The answer to the last question, I think, is almost certainly a resounding ‘no’.

Mike Schulman from the always ace Slumberland records recently said he was thinking about stopping making records because he was/is depressed about the current state of the ‘scene’, with kids, as he puts it “with no knowledge of any music more than 3 years old.” It’s that sense not necessarily of a lack of historical context so much as a lack of INTEREST in the EXTENDED looping and multi-threaded links between things both new AND old that in my view damns many contemporary cultural creations and their creators to being soul-less, vacuum-sealed to-go rubbish. They are like designed-memorabilia, with everyone with an eye on the ‘I remember’ shows a year or two down the line. Much of current culture, music particularly, seems to be locked in a loop of such little scope, referencing the past three years or so with little regard for any extended past, or any DEEPER substance.

It’s like the recent Channel 4 ‘100 Best Films’ show, about which Tim Footman tells me Nick Jones, head of film programming at Channel 4, said "We believe that this list represents what the public really like and is not the usual film buffs' list of titles most people have never heard of."

Which has the implicit statement that anything ‘most people’ might not have heard of is rubbish and that critics have no real sense of what is good or bad: that in essence good=popular and rubbish=unpopular.

Which is not only insulting for everyone involved, but also mightily depressing.

So I ask you all, fill a glass, and drink a toast to unpopular culture in all its dizzying depth and breadth.

Cheers.




Sunday, November 25, 2001
In a recent e-mail, Julian added the following to what I wrote last week:

'Bazalgate reminds me more of the TV exec in Jonathan Coe's 'What A Carve Up' or the attitude behind Sun journalists. I've watched and enjoyed some of his programmes, but I'm dissapointed that Sleaze didn't pick up and run with the point they only mentioned in passing; the guy is part of the genuine political and cultural elite in this country, and isn't this yet another case of the oldest right wing trick in the book - feed people shit and then blame the critics (the liberals / intellectuals / teachers / journalists) for not being good sports and ruining everyones fun. A bit more honesty, as in 'well we're not pretending it's anything other than entertainment but people enjoy it and you can't say fairer than that' might not go amiss, but . . . well isn't it also a bit like when the Institute of Directors complain that people don't mind musicians or footballers earning millions but never hold business people in the same regard. i.e. we have money and success so surely we must automatically have respect.
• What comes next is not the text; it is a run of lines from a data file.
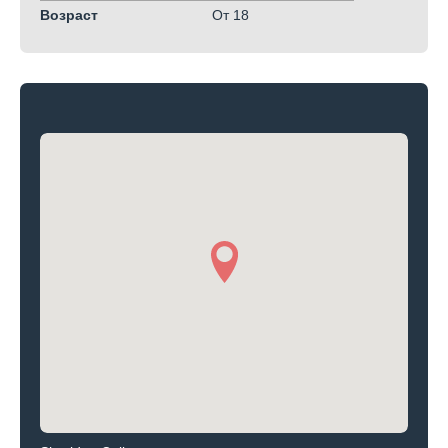
Возраст
От 18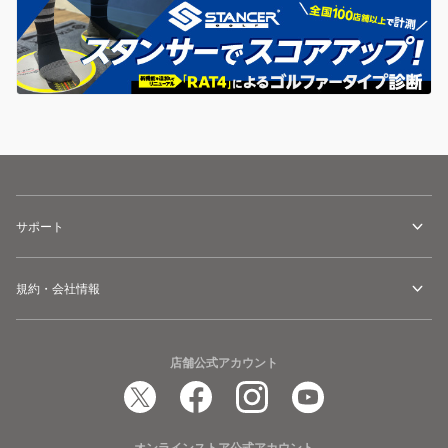
サポート
規約・会社情報
店舗公式アカウント
オンラインストア公式アカウント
And anyway, weren't the cultural divisions pulled down about 15 years before Bazalgate went to Oxford?'

Julian went on to say also that the issue of Sleazenation in question was depressing for its stance of colluding in commodification as a statement, and it strikes me that this is essentially the root of what I often think of as the cultural void of contemporary society. And who is fighting such things? It reminds me so much of the middle to late ‘80s when there were similar obsessions over such things as defining ‘lifestyle’ in very much consumerist terms. I seem to recall railing against it in a somewhat naïve manner at the time in the pages of cheap, scrappy, photocopied fanzines… perhaps now I will be doing it in the pages of a website? Maybe.

And in fact that makes me think about the Net, and the Web in general, and the public perception of it… It is now ‘marketed’ and hence perceived by many as a place where you can Buy anything you want, whereas I recall that even when I first went on-line six years ago or so, it was still perceived as a place to discover information, to explore ideas and create something exciting and, if not New, at least new. The march of technology and consumerism goes triumphantly onwards, squashing such concepts with contempt. And who has the strength to fight it? Who indeed.